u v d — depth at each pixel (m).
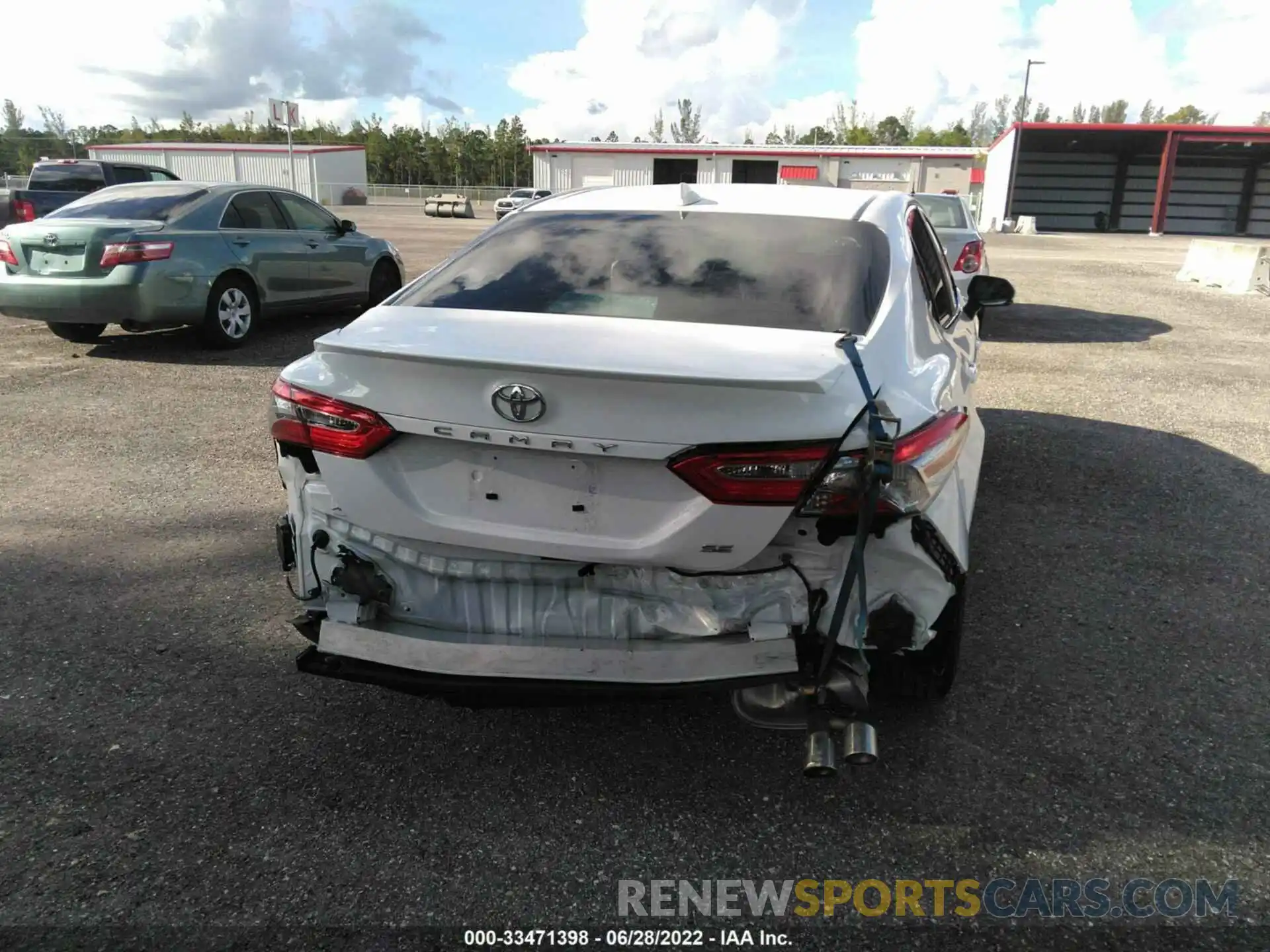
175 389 7.11
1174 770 2.65
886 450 2.09
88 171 15.87
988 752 2.73
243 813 2.46
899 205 3.36
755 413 2.10
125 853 2.31
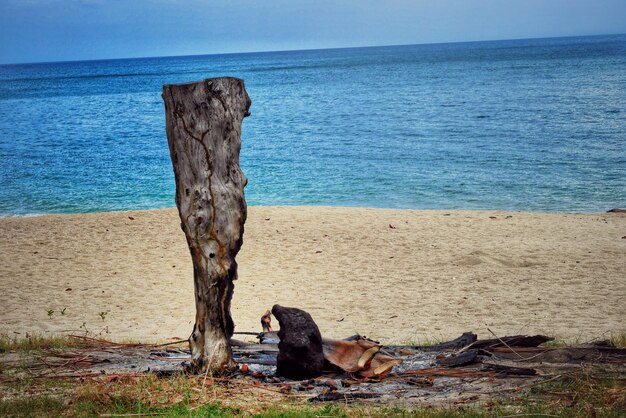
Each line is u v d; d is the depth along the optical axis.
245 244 16.53
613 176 26.00
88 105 74.50
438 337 9.54
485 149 33.34
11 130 49.81
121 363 6.71
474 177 26.80
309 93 79.50
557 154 31.00
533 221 18.81
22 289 13.08
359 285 13.13
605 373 5.77
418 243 16.41
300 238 17.00
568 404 5.05
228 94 5.80
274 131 44.53
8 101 85.81
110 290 12.95
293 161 31.73
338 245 16.33
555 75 86.56
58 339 8.16
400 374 6.08
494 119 45.06
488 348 6.73
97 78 157.50
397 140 37.91
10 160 34.19
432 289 12.75
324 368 6.13
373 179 27.02
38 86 127.62
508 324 10.39
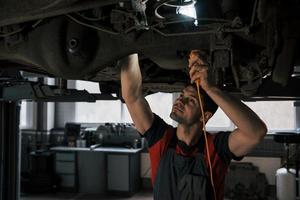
____
- _WHAT TO PRODUCE_: A line in the material may hold the string "depth". Report how many do, and write only the number.

- _RESPONSE_: 2